«Le Coran est un texte qui a deux visages»

Quand on traduit ce texte fondamental, comme l’a fait récemment Sami Aldeeb, de l’UNIL, on découvre que les 86 premières sourates s’adressent à l’homme et sont pacifiques, alors que les 28 dernières parlent au croyant, avec un accent plus guerrier et des normes juridiques. Explications.

L’événement a fait du bruit. Il continue d’en faire, mais sans sombrer dans la polémique stérile. Jusqu’ici, la traduction française du Coran par Sami Awad Aldeeb Abu-Sahlieh a été saluée de tous côtés, comme elle le mérite, comme un enrichissement important du débat sur les textes coraniques, pour sa rigueur scientifique et pour la clarté de sa présentation, mais aussi pour le respect qui l’imprègne manifestement à l’égard de tout ce que représente le Coran dans l’Islam.

Une révolution qui facilite la lecture

Outre la richesse de son appareil critique (les variantes, par exemple), les renvois aux écrits juifs et chrétiens lorsqu’ils sont utiles, l’originalité unique du travail de Sami Aldeeb tient dans la présentation des 114 chapitres (sourates) du Livre.

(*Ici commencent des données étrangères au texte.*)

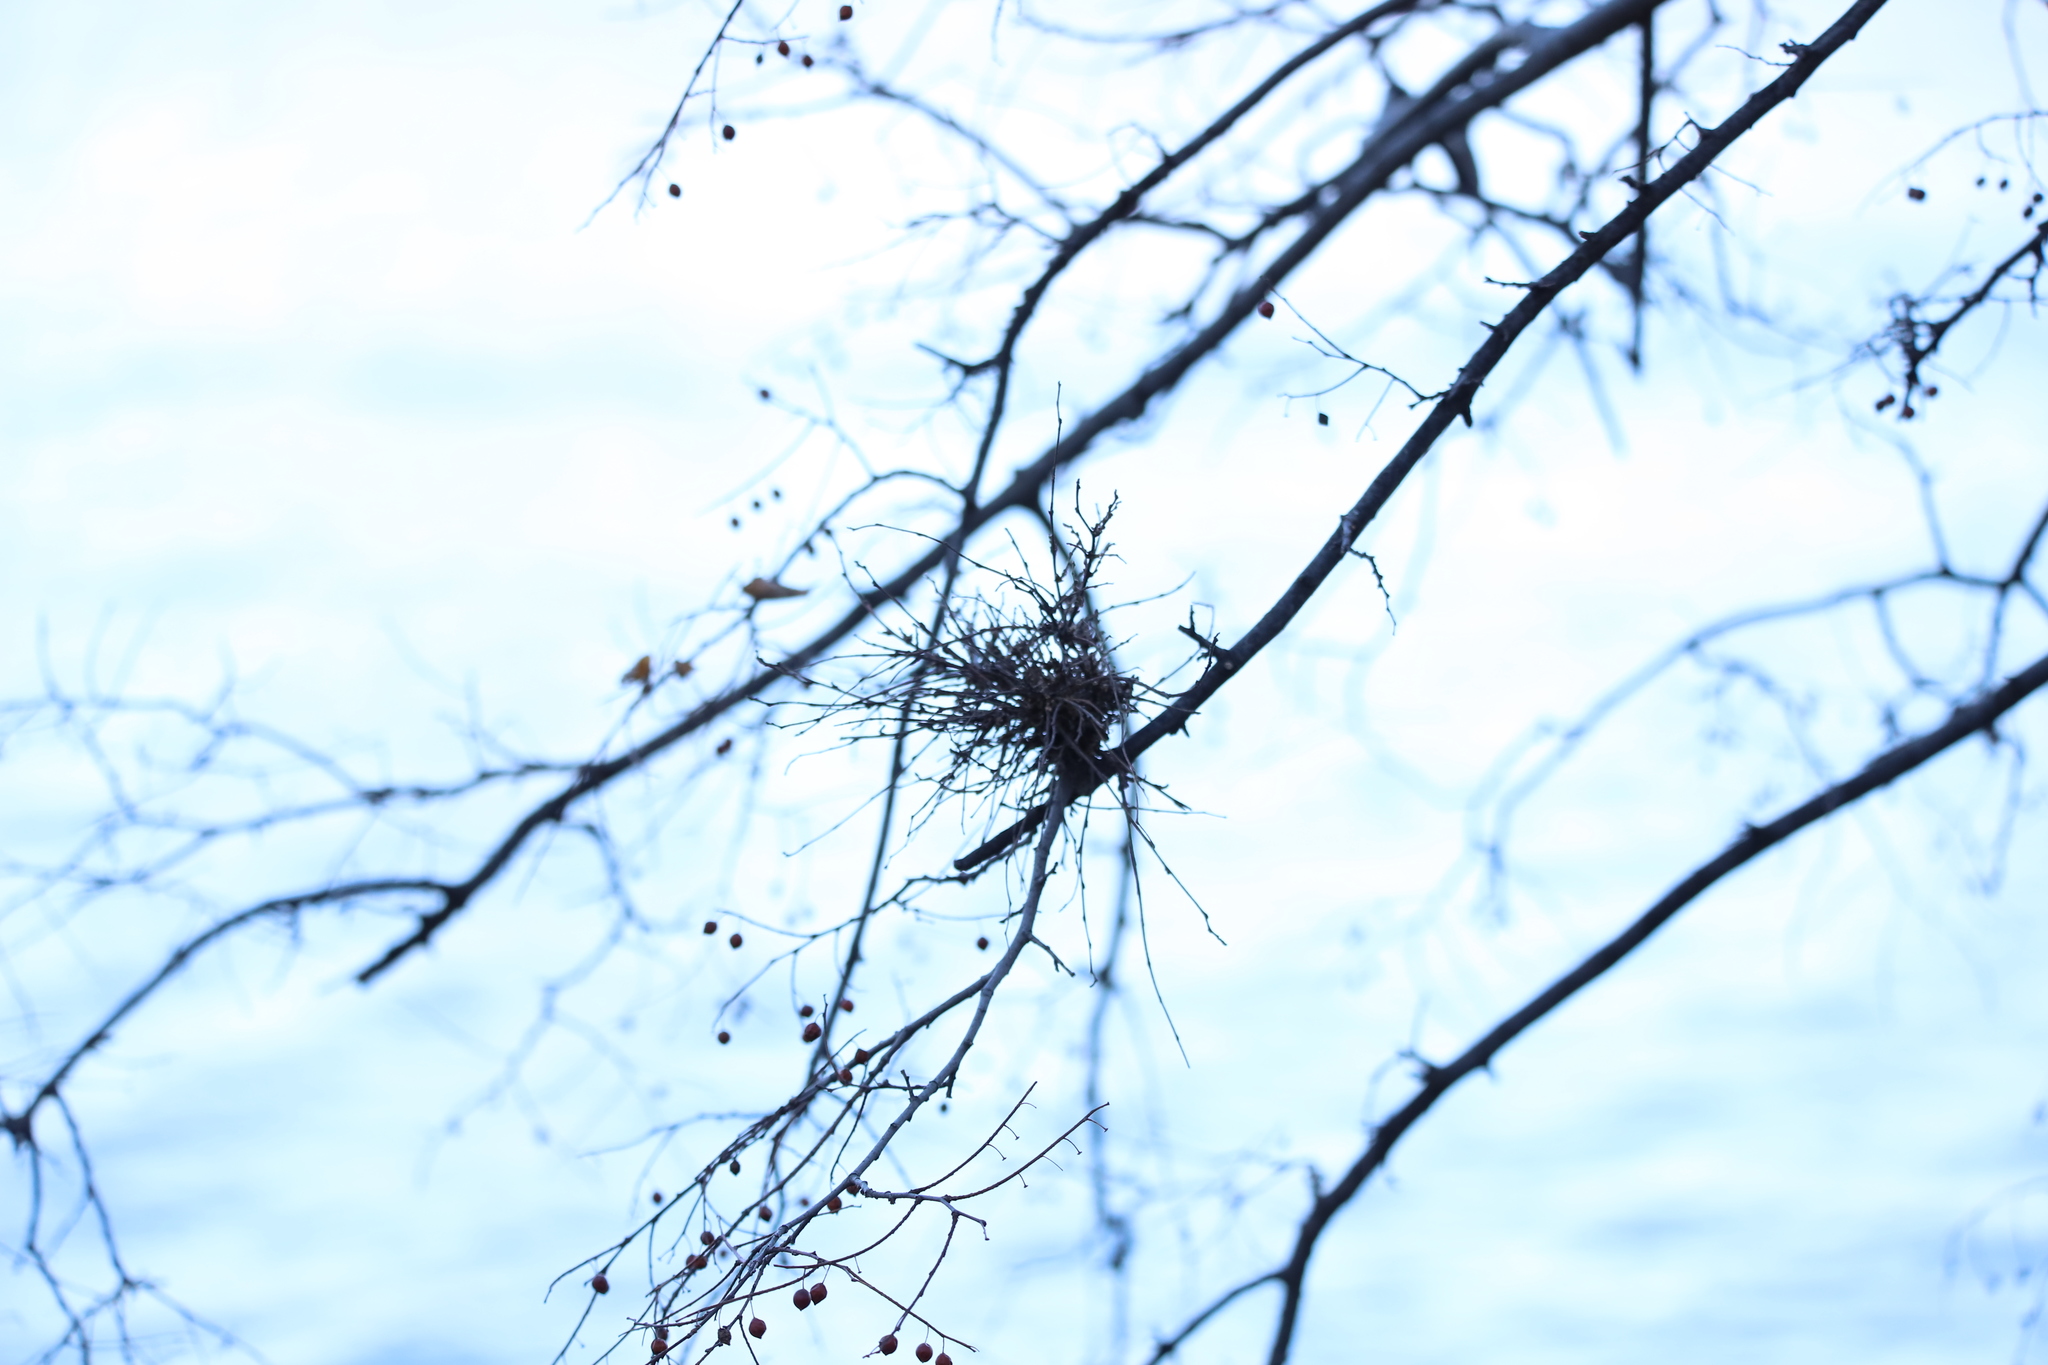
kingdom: Fungi
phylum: Ascomycota
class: Leotiomycetes
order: Helotiales
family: Erysiphaceae
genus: Podosphaera
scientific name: Podosphaera phytoptophila
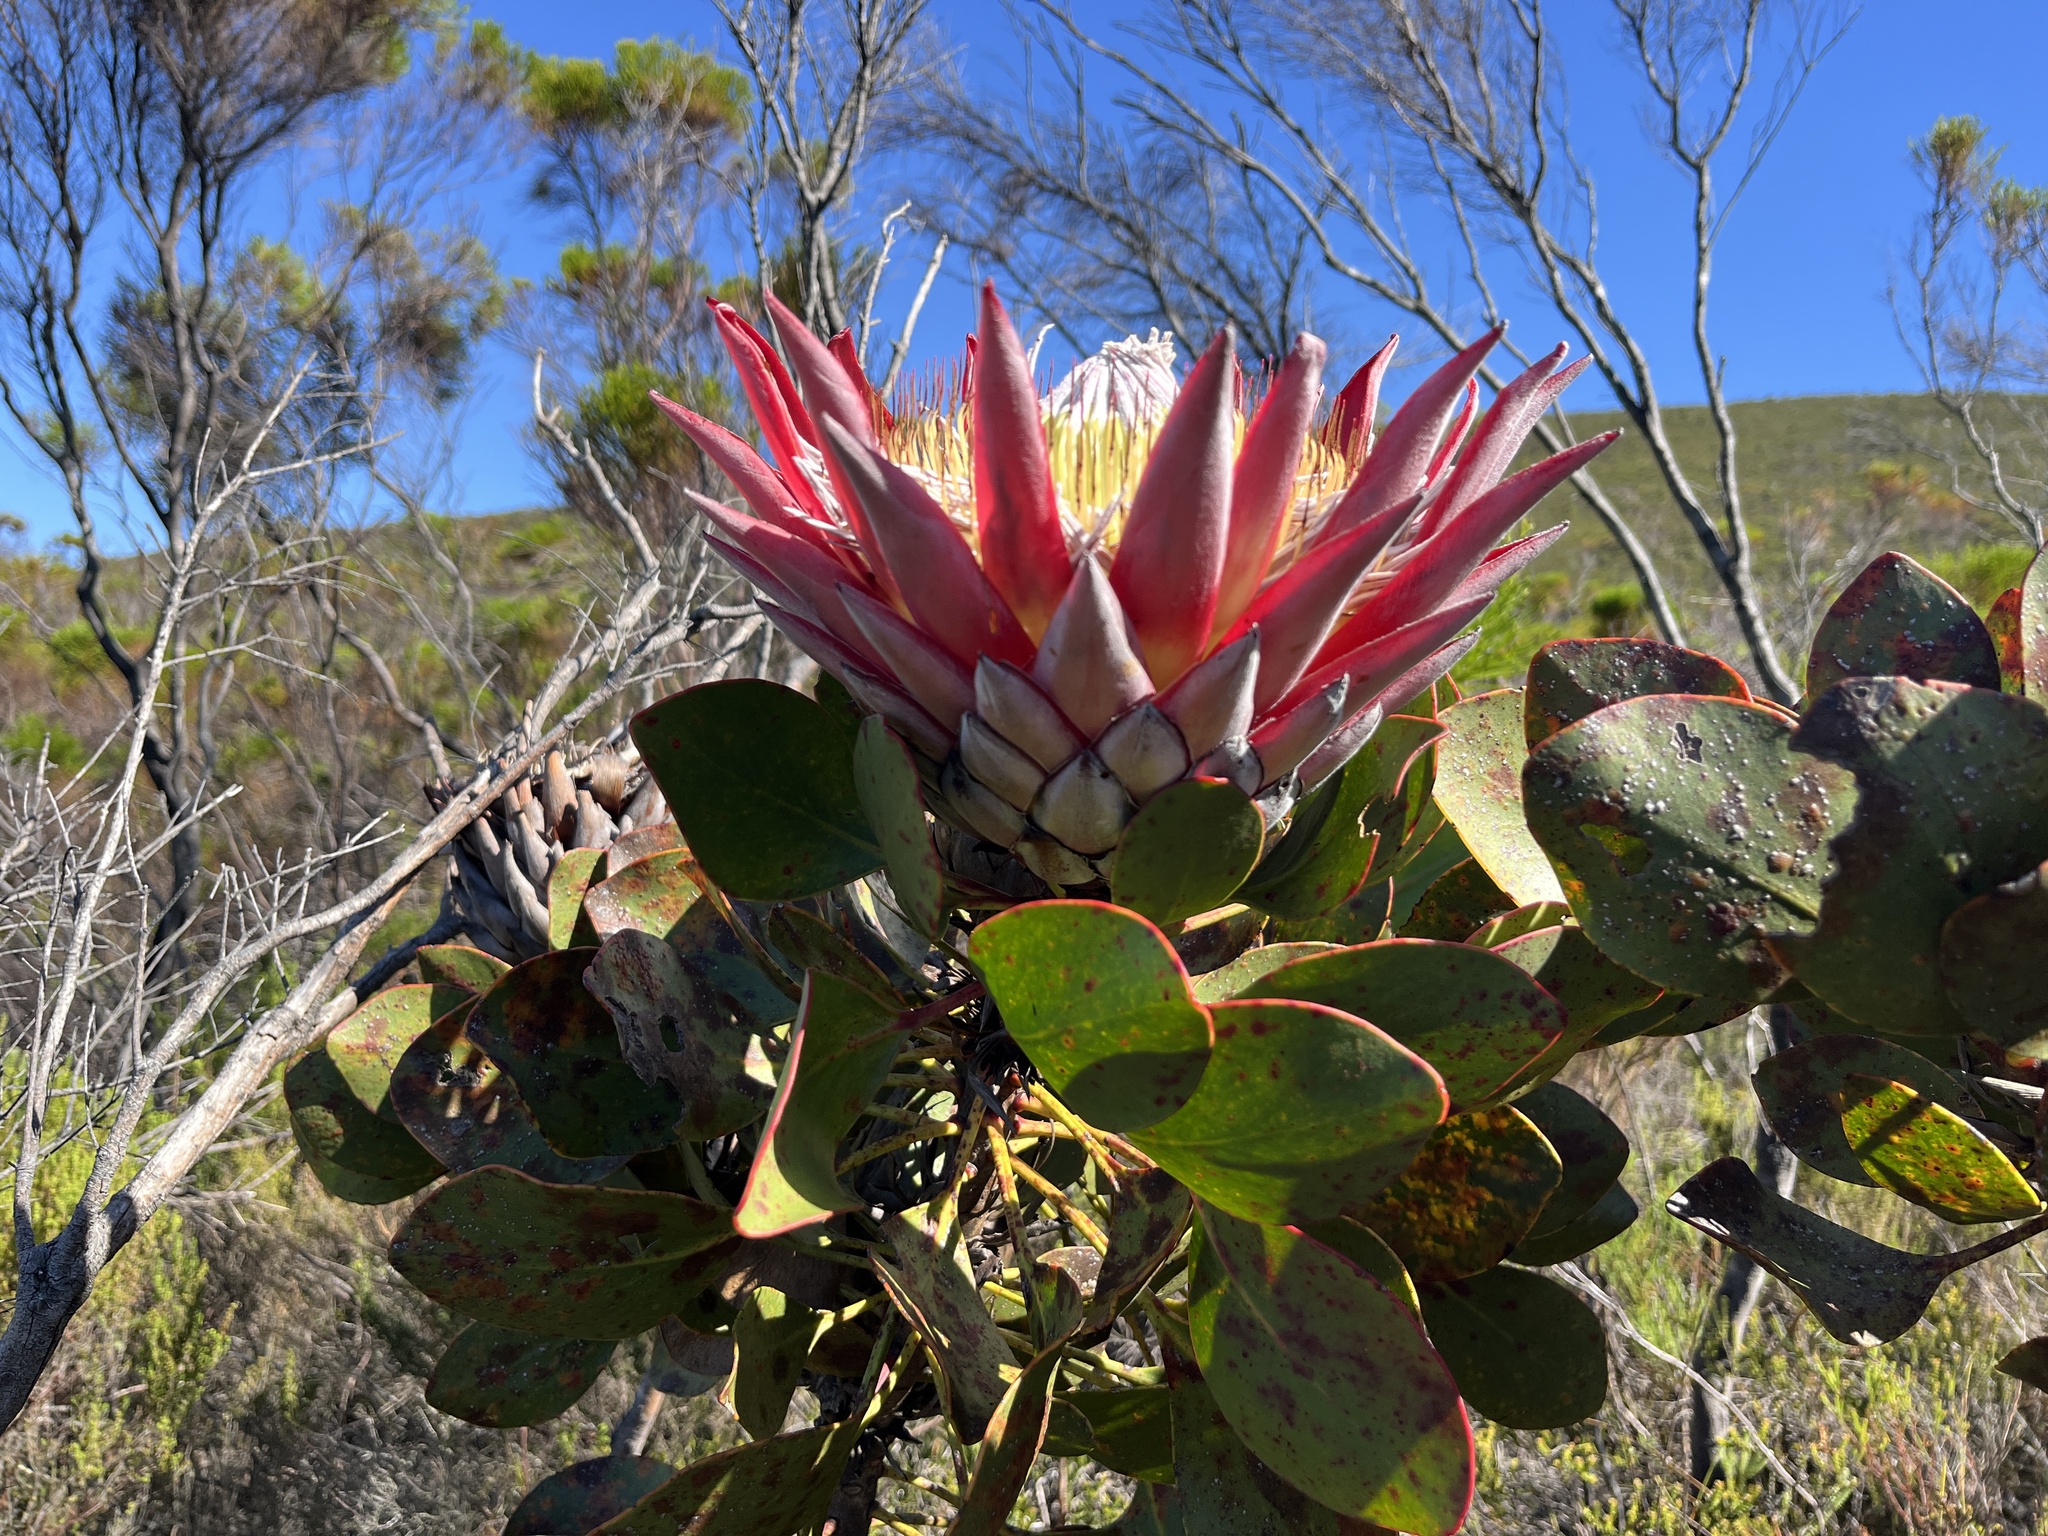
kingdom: Plantae
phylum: Tracheophyta
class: Magnoliopsida
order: Proteales
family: Proteaceae
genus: Protea
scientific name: Protea cynaroides
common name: King protea
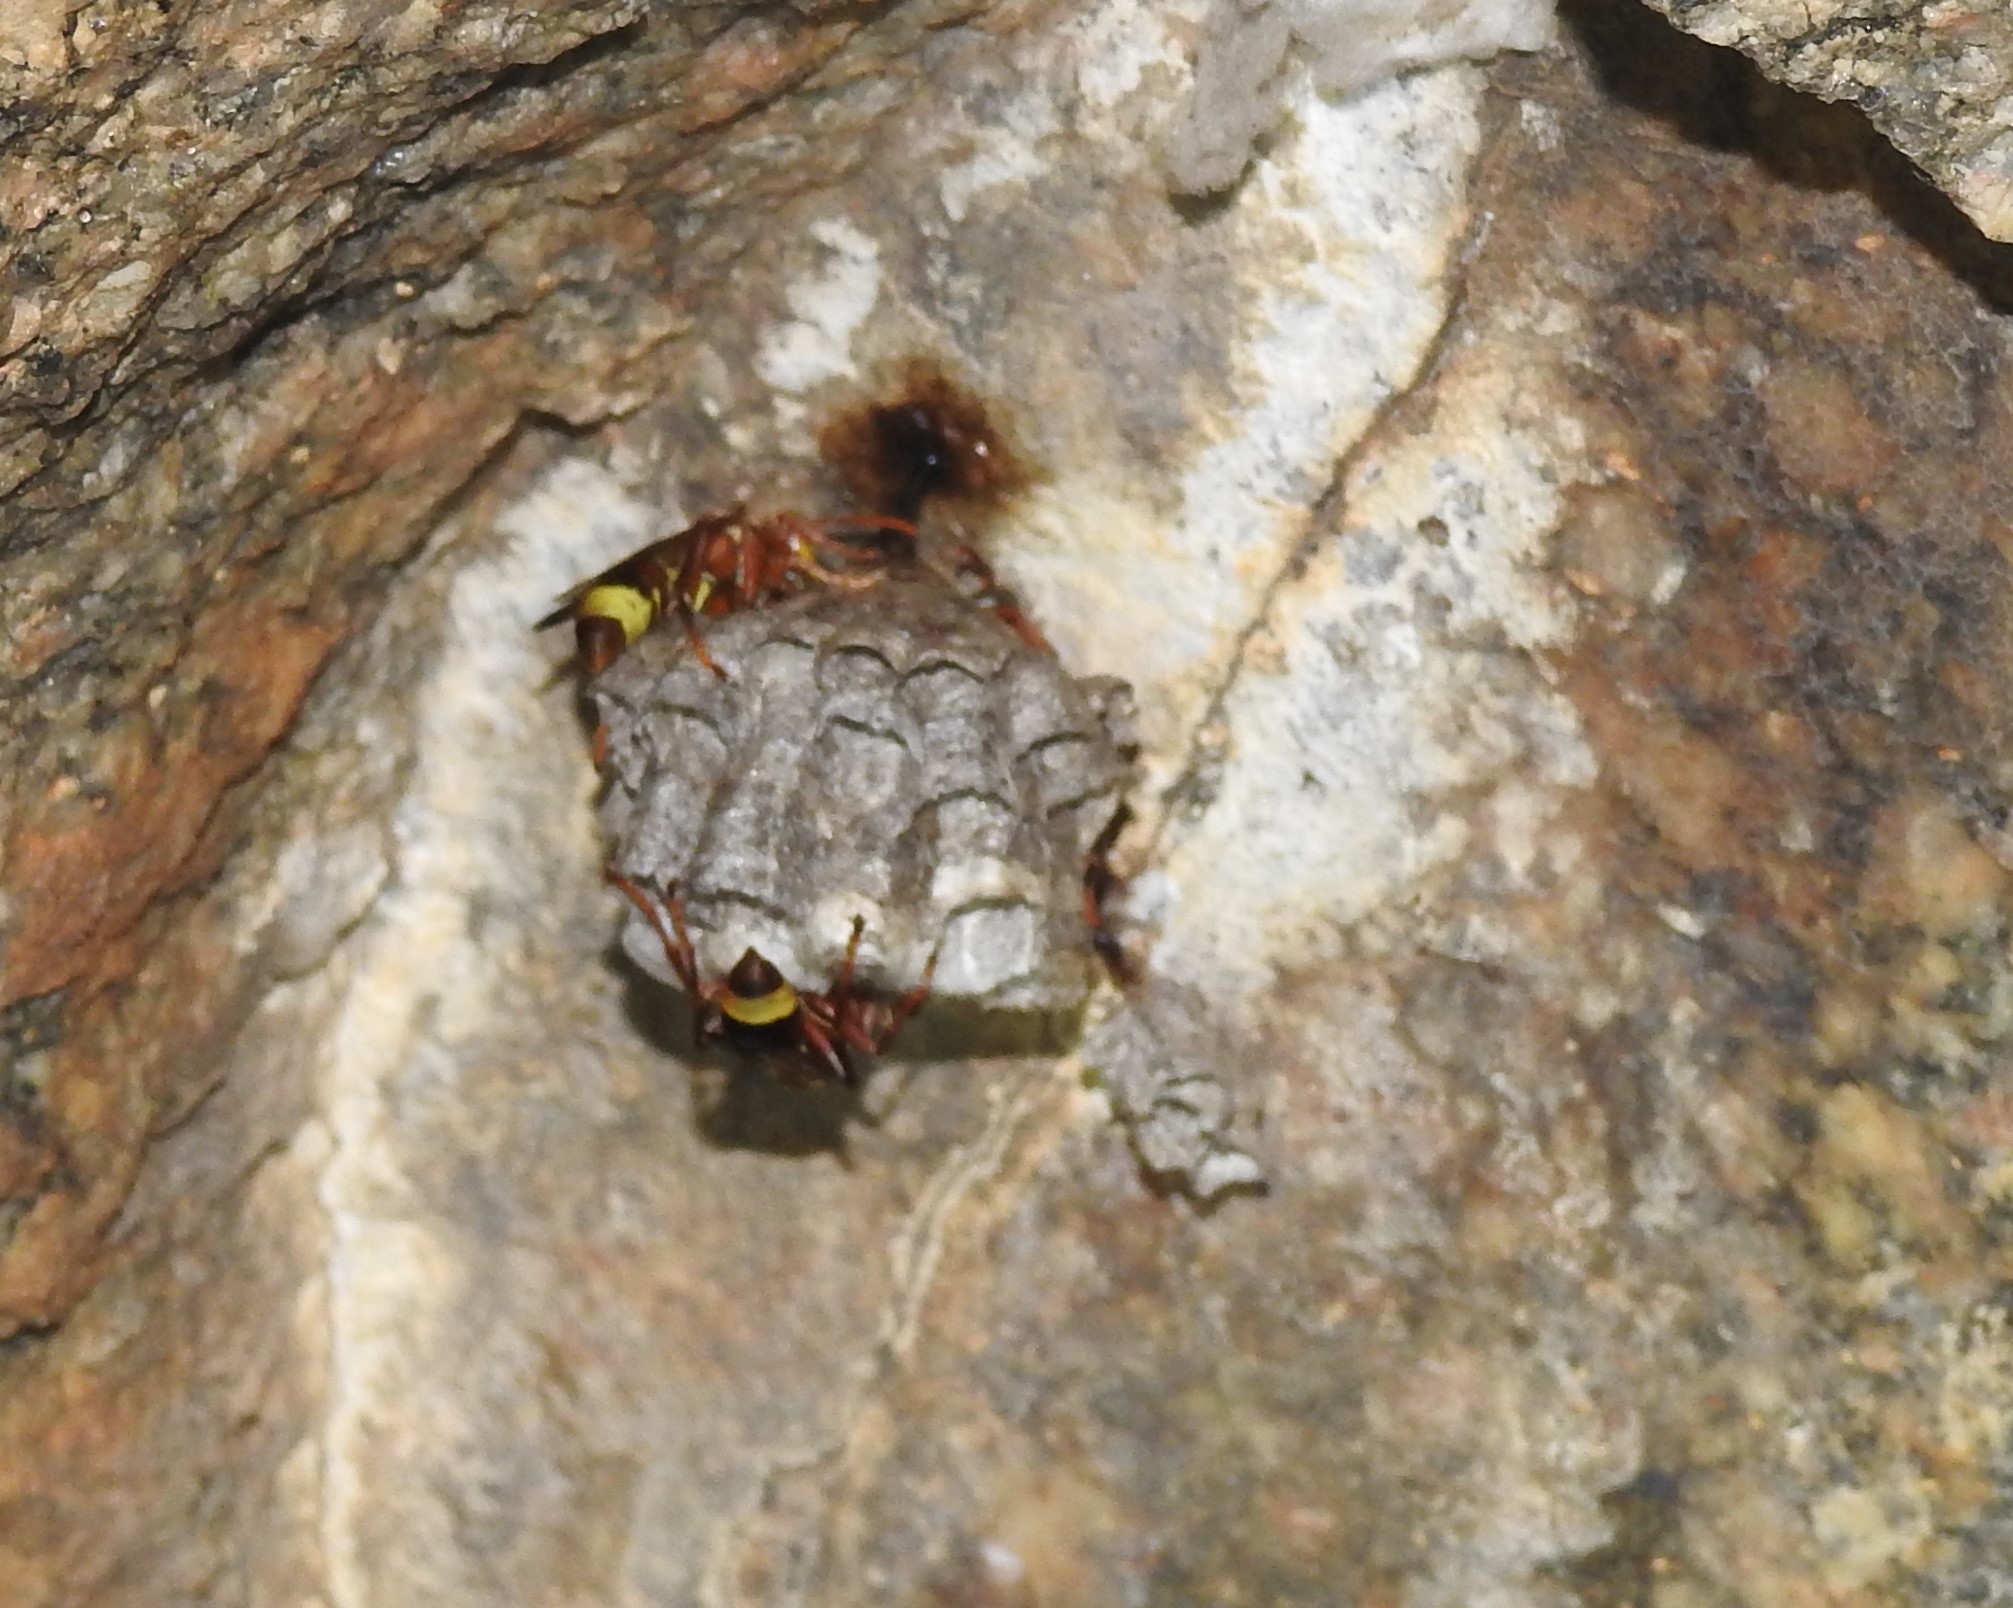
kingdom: Animalia
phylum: Arthropoda
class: Insecta
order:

En résumé, l’auteur a traduit le Coran dans l’ordre historique des révélations reçues par Mahomet, tel qu’il a été reconnu par la plus prestigieuse université du monde musulman sunnite, celle d’Al-Azhar au Caire. On découvre donc d’abord les 86 chapitres des années mecquoises du Prophète (610-622), puis les 28 qui composent sa période médinoise (622-632) et qui, dans son ordonnance traditionnelle, ont été placés au début du Coran. Ce bouleversement, car c’en est un, facilite non seulement la lecture des textes, mais il permet aussi d’apprécier l’évolution de la pensée religieuse, juridique et politique de Mahomet.

Une contribution personnelle

Sami Aldeeb, juriste suisse, né en Cisjordanie, chrétien, responsable du droit musulman et arabe à l’Institut suisse de droit comparé à Lausanne, professeur invité aux facultés de droit d’Aix-en-Provence et de Palerme, décrypte et commente depuis des années le droit musulman et son importance en Occident (un de ses derniers ouvrages traite par exemple des mariages entre partenaires suisses et musulmans). Auteur prolifique, il est aussi le traducteur de la Constitution helvétique en arabe (on la trouve sur Internet à l’adresse www.admin.ch). Là, il présente sa traduction du Coran comme une contribution privée, personnelle, à sa compréhension qui est, pour le moment, l’aboutissement de ses recherches.

Lorsque les auteurs des attentats-suicides du 11 septembre 2001 lient intimement leurs actes à l’autorité du Coran, cette référence ultime choque et suscite pour le moins des vagues d’incompréhension aussi bien dans le monde de l’Islam que parmi les non-musulmans. La traduction chronologique de Sami Aldeeb permet d’y voir plus clair et en tout cas de poser quelques points de repère utiles. Démonstration pratique, en quelque sorte, avec le traducteur du Coran.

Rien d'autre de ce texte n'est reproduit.